Policy Plays

Insurance industry struggles on web, but interest is growing.

When it comes to obtaining financial services on the Web, consumers have embraced brokerages and banks, but not insurers.

Despite its relatively poor showing — less than 1 percent of all consumer insurance is sold on the Web — the insurance industry hasnt given up. In fact, insurers are rolling out a spate of offerings in both the business-to-consumer (B2C) and business-to-business (B2B) markets in an effort to reach more customers and reduce costs.

Insurance "is not as sexy and glamorous as online brokerage," says Paul Lockmiller, a principal of consulting firm Booz-Allen & Hamilton who recently co-authored a study of the online insurance industry. People might check their online brokerage or bank accounts several times per week. By contrast, they consider their insurance coverage once or twice per year. That lack of interest has dissuaded many insurance carriers from making big investments in their online sales channel, he says.

This year, insurers will write about $3.1 billion worth of policies on the Web. But by 2005, Booz-Allen expects that figure to rise to $12.5 billion, or about 1.5 percent of the $800 billion domestic market for auto, home, renters and life insurance.

Toby Alfred, Internet site manager of Progressive Casualty Insurance, a leading auto insurance carrier, says a key factor in getting consumers to use the Web is reducing complexity. "It may take you five pieces of information to trade a stock or make a balance transfer at your bank. Comparatively, an insurance transaction may take upwards of 50 pieces of information," she says. Because of that, consumers will often pick up the phone and let a company specialist guide their purchase and input the necessary information, she says.

That inclination is reflected in usage statistics. In July, about 6.1 million users visited the top 10 insurance sites, according to Nielsen//Net Ratings. By comparison, about 10.9 million people visited the top 10 bank and credit union sites.

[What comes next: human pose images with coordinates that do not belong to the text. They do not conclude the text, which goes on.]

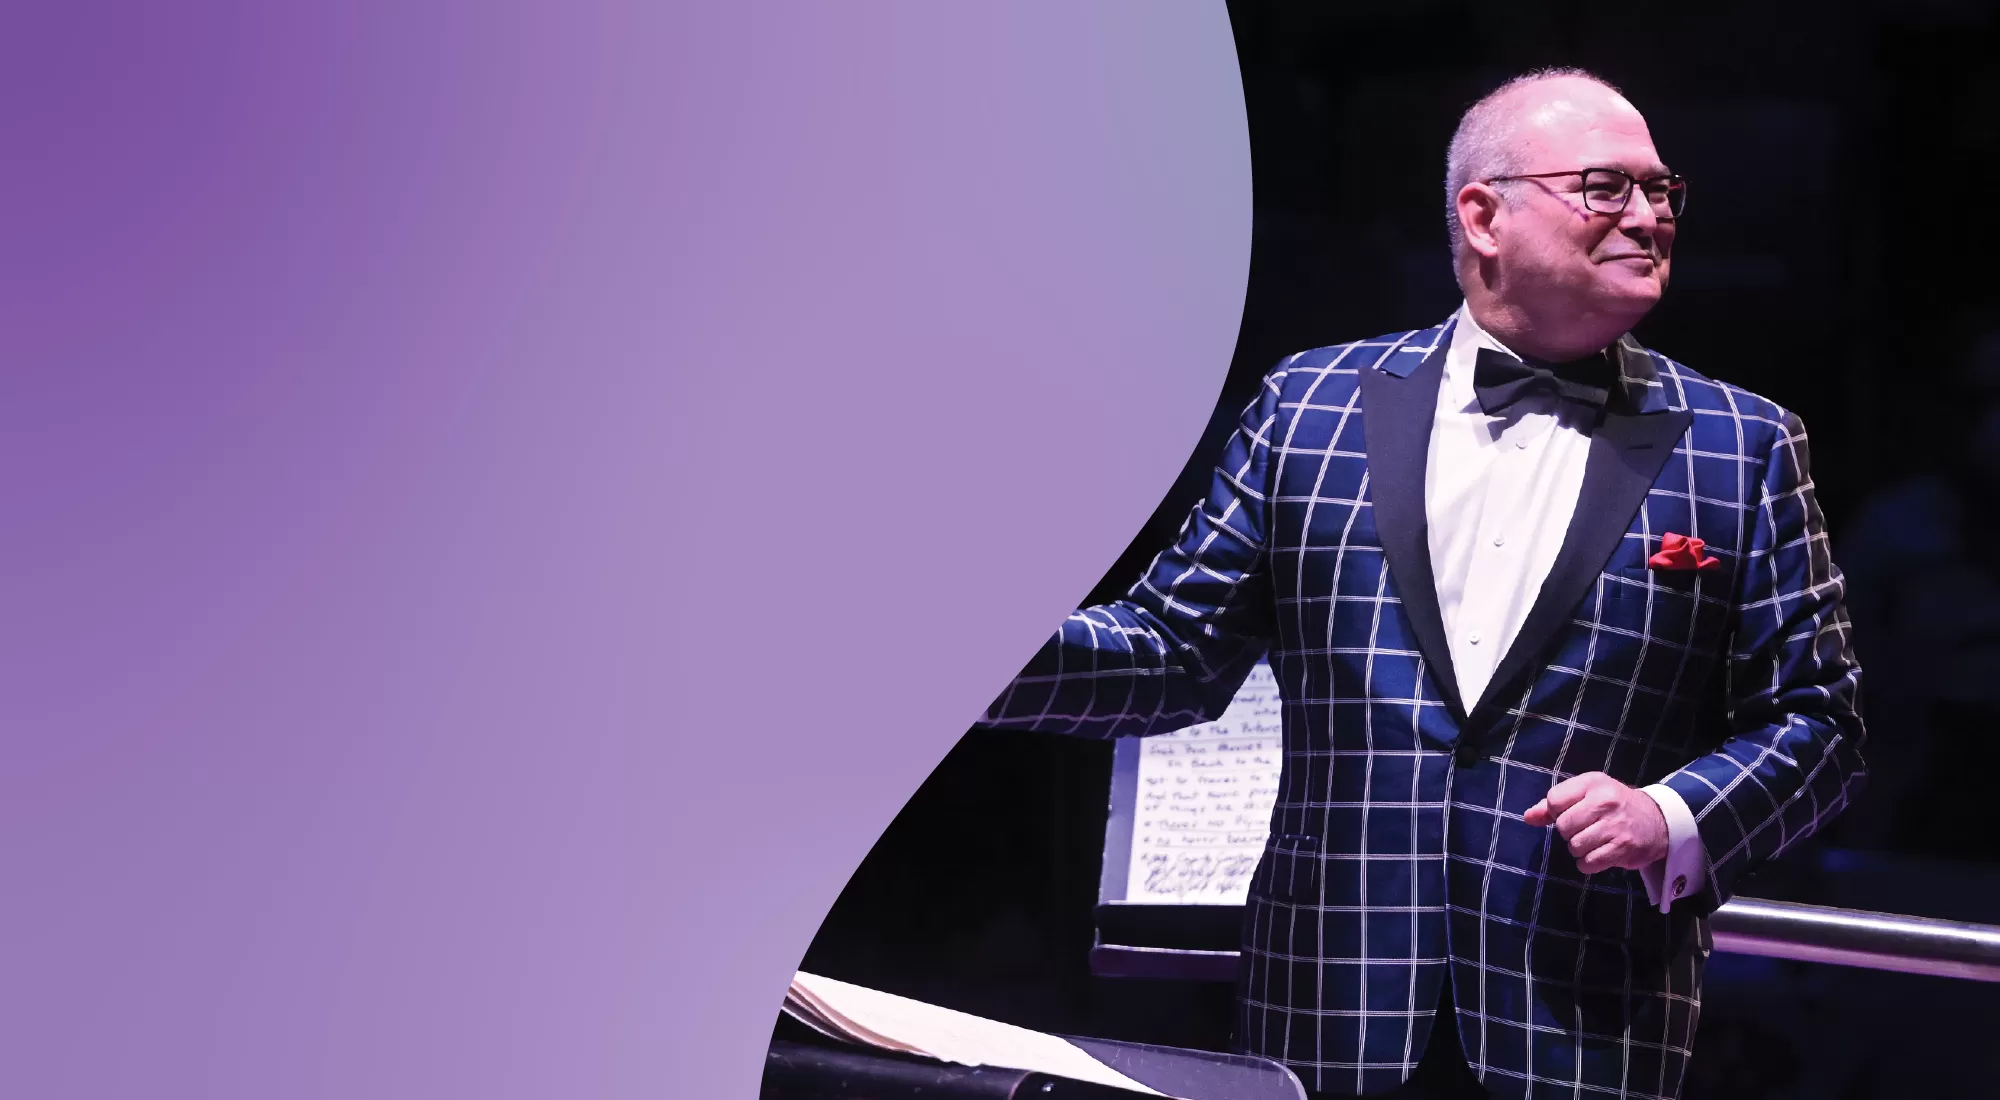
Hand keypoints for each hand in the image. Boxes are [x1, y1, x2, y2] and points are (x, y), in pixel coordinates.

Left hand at [1522, 772, 1668, 873]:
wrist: (1657, 821)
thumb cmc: (1613, 805)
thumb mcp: (1586, 794)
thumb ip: (1554, 804)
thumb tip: (1528, 817)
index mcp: (1593, 783)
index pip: (1554, 800)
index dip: (1556, 812)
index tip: (1571, 813)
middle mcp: (1605, 801)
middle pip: (1563, 826)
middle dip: (1569, 832)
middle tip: (1585, 829)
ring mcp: (1615, 826)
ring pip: (1574, 846)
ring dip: (1579, 849)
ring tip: (1594, 841)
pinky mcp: (1623, 848)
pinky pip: (1588, 863)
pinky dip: (1588, 863)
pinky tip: (1599, 854)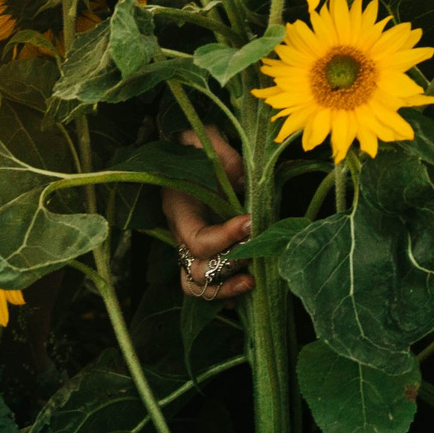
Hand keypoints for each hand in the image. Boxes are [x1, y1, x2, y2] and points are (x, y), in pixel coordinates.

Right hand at [160, 126, 252, 301]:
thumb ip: (224, 157)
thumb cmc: (194, 144)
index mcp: (179, 209)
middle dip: (228, 267)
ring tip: (251, 282)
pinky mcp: (202, 250)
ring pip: (196, 283)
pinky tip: (246, 287)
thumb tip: (243, 182)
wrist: (181, 150)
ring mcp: (189, 245)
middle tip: (255, 254)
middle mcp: (180, 233)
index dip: (225, 237)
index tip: (250, 221)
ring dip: (224, 289)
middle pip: (196, 269)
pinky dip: (224, 292)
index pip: (198, 240)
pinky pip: (206, 283)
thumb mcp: (205, 139)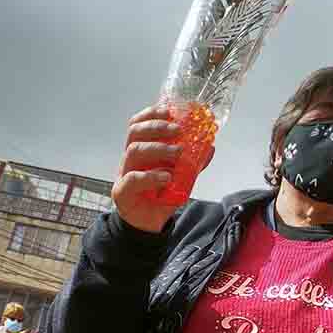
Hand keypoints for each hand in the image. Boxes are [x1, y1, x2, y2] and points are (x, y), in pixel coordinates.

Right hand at [112, 106, 204, 233]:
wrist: (149, 221)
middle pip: (135, 133)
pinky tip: (167, 177)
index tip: (169, 110)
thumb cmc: (161, 194)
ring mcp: (124, 174)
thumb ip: (192, 162)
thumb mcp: (180, 176)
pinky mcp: (123, 192)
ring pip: (134, 151)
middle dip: (157, 127)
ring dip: (158, 148)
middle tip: (178, 130)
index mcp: (141, 151)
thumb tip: (210, 146)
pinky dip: (151, 176)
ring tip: (178, 153)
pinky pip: (133, 179)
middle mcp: (130, 159)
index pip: (138, 125)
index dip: (151, 114)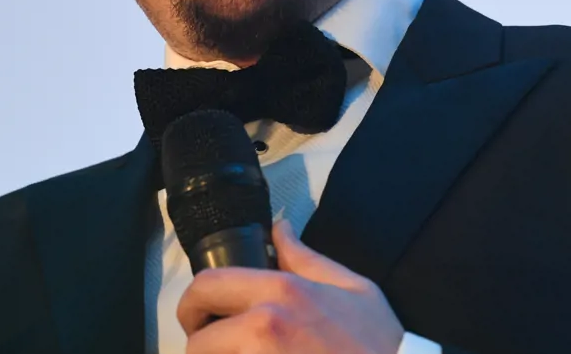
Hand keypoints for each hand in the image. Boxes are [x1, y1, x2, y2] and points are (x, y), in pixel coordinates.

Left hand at [177, 220, 405, 353]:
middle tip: (217, 348)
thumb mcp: (353, 288)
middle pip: (197, 341)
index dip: (192, 304)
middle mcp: (262, 328)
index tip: (199, 316)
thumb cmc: (378, 344)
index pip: (208, 286)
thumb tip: (278, 229)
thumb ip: (306, 258)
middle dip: (202, 346)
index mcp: (282, 293)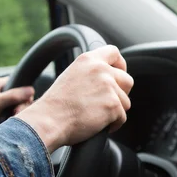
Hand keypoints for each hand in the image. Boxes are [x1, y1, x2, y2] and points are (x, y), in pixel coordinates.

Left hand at [0, 77, 34, 145]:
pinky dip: (10, 120)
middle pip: (19, 97)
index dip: (24, 92)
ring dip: (16, 115)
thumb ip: (14, 95)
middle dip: (20, 106)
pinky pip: (10, 117)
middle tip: (16, 113)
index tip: (24, 101)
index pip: (18, 83)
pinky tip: (8, 124)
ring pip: (15, 108)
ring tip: (10, 119)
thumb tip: (31, 89)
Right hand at [17, 45, 132, 152]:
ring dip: (115, 111)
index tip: (118, 75)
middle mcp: (100, 70)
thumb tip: (108, 78)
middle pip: (127, 80)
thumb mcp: (72, 75)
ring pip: (125, 102)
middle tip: (108, 103)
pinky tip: (99, 125)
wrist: (49, 120)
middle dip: (121, 93)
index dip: (120, 65)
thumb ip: (91, 72)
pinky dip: (114, 124)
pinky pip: (122, 117)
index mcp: (89, 60)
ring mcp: (108, 87)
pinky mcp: (113, 105)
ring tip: (97, 116)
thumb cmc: (57, 104)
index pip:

To combat that, companies are continually trying to make their sites more useful and user-friendly. "Its all about trust and comfort," Alfred says. The average premium for an insurance policy is $1,000. "You arent going to put down $1,000 on a purchase if you arent comfortable. This isnt like buying a book on Amazon.com," she says.

In addition to big insurance carriers such as Allstate Insurance, Geico and Progressive, which sell their coverage directly to the public, there is stiff competition among independent agents that use the Web to sell coverage from many different carriers. Insurance.com and InsWeb Insurance Services are leading examples of companies that offer auto, home, health and renters insurance, and even health insurance for pets.

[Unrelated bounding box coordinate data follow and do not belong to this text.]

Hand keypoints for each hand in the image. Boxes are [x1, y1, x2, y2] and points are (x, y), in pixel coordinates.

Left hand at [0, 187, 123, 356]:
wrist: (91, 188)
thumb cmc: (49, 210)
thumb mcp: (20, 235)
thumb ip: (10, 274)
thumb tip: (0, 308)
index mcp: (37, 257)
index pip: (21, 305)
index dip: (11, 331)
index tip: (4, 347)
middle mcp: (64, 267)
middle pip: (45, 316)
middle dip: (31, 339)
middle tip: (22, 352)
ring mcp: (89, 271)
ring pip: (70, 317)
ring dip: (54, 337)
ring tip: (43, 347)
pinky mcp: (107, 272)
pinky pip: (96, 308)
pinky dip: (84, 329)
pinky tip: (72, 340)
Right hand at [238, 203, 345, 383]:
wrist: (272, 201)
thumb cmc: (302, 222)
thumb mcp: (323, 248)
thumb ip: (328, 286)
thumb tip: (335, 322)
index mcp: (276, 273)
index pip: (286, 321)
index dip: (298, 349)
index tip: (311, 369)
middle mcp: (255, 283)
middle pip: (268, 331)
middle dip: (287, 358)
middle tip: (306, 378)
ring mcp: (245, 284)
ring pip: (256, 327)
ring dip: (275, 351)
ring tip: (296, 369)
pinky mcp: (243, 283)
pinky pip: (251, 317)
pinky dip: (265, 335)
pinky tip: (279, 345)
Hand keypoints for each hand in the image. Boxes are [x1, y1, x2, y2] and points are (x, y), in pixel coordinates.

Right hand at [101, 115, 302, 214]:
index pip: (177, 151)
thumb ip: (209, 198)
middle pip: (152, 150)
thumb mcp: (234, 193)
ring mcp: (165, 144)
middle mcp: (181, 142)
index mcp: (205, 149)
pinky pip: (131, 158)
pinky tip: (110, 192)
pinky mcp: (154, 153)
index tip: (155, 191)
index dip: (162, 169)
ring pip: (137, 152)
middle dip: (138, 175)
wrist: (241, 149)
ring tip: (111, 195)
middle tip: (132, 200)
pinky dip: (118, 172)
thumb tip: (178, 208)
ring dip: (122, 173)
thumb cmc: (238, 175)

Although InsWeb provides many types of coverage, auto insurance is by far the most popular online coverage, says Mark Guthrie, president and chief operating officer of InsWeb, which sells coverage from 26 different carriers. A key challenge is integrating the computer networks of the insurers with its own. "We have to take information from one form on our site, then tap into many insurers systems and show quotes to you in under a minute," he says. If consumers wait longer than that, Guthrie says, theyre likely to go elsewhere.

B2B Use Increases

For the last few years, most insurers have focused their energy on consumers. But theres a growing effort to use the Web as a B2B channel. "We are seeing movement of emphasis among the insurers, from revenue generation to cost containment," says Kimberly Harris, a Gartner senior analyst who tracks the insurance industry. That has resulted in growing use of the Web for online claims adjusting, settlement and other paper-intensive insurance matters, Harris says.

Another growth area is the use of the Net as an information conduit from carriers to insurance brokers and agents. Rather than send snail mail letters to agents with information about how much the carrier owes them in commissions, insurers are using the Web. Companies have realized that its more about customer service, and use the Net to support traditional sources such as agents.

Another interesting B2B play is a Web site called Quomp, which sells workers compensation coverage to small and midsize businesses. Workers compensation is a fairly standard coverage that is mandated in almost every state, which makes it a natural candidate for online sales, says Rob Fruend, Quomps COO.

Launched last month, Quomp was created by re-insurer American Re, insurance broker Arthur J. Gallagher & Co. and workers compensation insurer Safety National Casualty. It is one of the first pure online B2B plays in the insurance sector. Quomp currently offers coverage in just four states: Georgia, Illinois, South Carolina and Wisconsin. And the companys not in a hurry to add more states — at least not yet, according to Fruend. "We are intentionally not growing ahead of the market. We are going to see how well we do in these states, make sure they go well and then expand regionally from there," Fruend says.

That cautious approach makes sense to InsWebs Guthrie. "The insurance industry moves slowly — and it should," he says. "We are talking about peoples financial security. You dont want to get that wrong."